• [Task A]: In the article about the proposed sale of city parking garages, how large is the multiyear plan for park, pool and rec center improvements?
• [Task B]: Continue the article about the proposed sale of city parking garages from the point where it stops.

Rawlings-Blake said she spoke with Pugh about the idea. She has pitched spending money from selling the garages on a $136 million multiyear plan for park, pool and rec center improvemen­ts around the city.

Pugh said she will have her economic developmen­t team study the “feasibilit­y” of selling the garages.

“I won’t make that decision before a careful evaluation of the economics,” Pugh said.

Young called Rawlings-Blake “unscrupulo­us” during the City Council meeting Monday.

“This is the last couple of weeks of her administra­tion. I don’t think she should be tying the hands of the new mayor by selling a city asset that’s really, really generating revenue for the city,” Young said. “This mayor, in my opinion, has been backroom dealing, because I don’t know who she wants to sell the garages to.”

Young said Rawlings-Blake should spend her last month in office focusing on signing a consent decree with the U.S. Department of Justice to address discrimina­tory practices by the Baltimore Police Department.

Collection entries
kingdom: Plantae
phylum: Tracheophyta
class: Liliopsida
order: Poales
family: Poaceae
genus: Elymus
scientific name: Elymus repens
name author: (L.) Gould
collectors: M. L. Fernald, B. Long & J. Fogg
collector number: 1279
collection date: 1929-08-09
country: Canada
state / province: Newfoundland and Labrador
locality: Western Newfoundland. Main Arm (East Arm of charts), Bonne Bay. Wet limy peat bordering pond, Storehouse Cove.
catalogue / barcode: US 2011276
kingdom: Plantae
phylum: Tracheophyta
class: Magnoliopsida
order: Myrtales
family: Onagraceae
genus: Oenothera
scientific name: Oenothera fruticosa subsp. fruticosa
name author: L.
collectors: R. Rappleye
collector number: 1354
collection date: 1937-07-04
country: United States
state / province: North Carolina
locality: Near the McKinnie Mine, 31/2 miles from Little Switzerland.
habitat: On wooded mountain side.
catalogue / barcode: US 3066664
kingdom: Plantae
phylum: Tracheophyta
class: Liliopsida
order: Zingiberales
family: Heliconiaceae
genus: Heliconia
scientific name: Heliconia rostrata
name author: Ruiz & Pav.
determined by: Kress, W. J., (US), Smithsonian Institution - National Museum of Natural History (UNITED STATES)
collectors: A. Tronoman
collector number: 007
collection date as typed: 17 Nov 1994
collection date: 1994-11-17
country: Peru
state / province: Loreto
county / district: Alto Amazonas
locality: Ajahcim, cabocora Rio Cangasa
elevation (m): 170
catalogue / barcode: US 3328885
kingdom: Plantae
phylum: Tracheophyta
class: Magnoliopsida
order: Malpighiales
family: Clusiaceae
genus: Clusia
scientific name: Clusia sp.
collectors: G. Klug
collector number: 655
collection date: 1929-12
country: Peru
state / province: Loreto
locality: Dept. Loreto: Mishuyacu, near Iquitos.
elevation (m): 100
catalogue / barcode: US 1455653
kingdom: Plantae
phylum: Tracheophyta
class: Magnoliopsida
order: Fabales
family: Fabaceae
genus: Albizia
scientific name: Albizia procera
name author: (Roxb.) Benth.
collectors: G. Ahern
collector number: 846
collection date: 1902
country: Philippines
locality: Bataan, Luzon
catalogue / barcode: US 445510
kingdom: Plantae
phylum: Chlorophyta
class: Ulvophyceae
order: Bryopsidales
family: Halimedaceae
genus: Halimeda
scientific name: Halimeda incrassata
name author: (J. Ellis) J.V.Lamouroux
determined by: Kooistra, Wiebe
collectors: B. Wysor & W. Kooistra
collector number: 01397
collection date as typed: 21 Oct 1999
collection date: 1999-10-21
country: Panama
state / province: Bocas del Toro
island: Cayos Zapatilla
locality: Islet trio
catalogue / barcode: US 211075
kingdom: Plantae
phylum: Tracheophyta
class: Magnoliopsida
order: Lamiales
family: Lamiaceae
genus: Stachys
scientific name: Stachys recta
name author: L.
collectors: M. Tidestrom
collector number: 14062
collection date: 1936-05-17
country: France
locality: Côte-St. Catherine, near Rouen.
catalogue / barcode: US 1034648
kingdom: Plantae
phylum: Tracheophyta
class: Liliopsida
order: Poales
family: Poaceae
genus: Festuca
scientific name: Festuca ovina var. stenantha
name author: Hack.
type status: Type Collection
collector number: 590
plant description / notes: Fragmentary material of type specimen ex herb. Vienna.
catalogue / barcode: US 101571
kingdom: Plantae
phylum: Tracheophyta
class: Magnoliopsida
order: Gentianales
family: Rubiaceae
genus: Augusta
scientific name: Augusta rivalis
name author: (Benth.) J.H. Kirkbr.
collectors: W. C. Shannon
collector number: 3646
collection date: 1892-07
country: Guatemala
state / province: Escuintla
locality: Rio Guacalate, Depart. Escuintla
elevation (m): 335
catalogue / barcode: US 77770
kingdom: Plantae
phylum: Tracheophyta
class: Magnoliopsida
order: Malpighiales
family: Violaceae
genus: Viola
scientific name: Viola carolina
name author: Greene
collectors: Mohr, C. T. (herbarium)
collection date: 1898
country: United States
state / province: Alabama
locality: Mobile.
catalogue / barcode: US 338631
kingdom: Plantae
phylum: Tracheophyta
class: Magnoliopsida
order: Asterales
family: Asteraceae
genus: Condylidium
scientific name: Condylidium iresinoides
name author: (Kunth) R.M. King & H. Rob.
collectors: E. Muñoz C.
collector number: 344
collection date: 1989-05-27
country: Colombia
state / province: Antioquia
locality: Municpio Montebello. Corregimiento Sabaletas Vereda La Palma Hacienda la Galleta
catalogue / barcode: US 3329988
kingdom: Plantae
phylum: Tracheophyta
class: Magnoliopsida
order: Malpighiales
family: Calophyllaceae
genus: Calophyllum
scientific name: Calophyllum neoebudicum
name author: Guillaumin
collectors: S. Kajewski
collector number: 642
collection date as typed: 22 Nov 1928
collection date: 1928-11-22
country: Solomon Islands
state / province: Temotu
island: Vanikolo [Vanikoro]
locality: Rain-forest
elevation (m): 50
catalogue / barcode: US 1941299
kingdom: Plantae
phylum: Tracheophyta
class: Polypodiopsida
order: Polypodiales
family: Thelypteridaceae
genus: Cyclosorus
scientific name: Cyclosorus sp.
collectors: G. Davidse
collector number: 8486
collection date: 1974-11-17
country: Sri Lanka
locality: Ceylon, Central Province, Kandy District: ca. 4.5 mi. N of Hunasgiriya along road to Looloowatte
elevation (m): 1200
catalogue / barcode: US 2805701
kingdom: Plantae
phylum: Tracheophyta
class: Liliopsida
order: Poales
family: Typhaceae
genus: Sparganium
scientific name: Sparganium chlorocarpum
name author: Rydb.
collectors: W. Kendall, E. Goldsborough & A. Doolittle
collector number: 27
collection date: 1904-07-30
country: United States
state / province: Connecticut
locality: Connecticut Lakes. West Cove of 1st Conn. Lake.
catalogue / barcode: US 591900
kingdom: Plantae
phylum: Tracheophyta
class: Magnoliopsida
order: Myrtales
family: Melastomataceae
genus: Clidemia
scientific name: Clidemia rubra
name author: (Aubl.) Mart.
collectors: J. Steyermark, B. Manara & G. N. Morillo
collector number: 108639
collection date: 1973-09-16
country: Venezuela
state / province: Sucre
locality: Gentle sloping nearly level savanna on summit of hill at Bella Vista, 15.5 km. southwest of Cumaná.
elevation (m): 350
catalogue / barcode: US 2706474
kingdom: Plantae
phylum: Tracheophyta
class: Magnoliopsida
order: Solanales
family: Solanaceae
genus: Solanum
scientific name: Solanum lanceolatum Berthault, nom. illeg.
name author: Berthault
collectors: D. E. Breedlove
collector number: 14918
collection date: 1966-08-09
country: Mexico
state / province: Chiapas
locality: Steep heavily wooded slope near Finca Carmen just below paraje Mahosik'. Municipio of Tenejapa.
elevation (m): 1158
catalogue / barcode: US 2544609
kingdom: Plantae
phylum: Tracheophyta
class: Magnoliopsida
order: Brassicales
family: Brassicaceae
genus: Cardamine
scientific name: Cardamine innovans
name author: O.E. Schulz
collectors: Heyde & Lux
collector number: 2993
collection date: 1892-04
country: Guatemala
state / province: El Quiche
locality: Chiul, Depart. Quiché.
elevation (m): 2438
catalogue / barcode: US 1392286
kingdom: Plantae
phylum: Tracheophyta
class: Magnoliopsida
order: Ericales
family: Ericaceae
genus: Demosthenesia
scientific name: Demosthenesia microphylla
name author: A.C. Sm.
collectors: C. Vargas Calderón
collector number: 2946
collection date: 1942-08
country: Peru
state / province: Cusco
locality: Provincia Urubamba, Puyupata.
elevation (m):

• [Written answer A]: $136 million.

• [Written answer B]:
He said the garages are owned equally by the mayor and City Council — so the council must be involved in their sale.

“We don’t have time for this nonsense,” he said.

Young has fought the sale of the garages for two years. He said last year he would not give the mayor’s bill a hearing unless he received assurances that the money would be used to build “super” recreation centers in east and west Baltimore.

Young wants the centers modeled on the 135,000-square-foot Boo Williams Sportsplex in Hampton, Va.

The Rawlings-Blake administra­tion has argued that smaller neighborho­od recreation centers fit Baltimore better than more arenas the size of DuBurns Arena in Canton.

Rawlings-Blake proposed selling four of the city’s 17 parking garages — on Eutaw, Paca, Gay and St. Paul streets — to get a quick cash infusion for rec centers. But Young noted the four garages are moneymaker­s, and questioned the wisdom of forgoing future revenue.

The city has unloaded 14 of its 55 rec centers since 2012 as part of RawlingsBl­ake’s overhaul of city recreation programmin­g. The mayor said the idea was to offer stronger programs at better, if fewer, centers. Four centers were closed. Ten others were transferre­d to private organizati­ons or the school system.

The city has since pledged to conduct a campaign of renovating centers and building new ones.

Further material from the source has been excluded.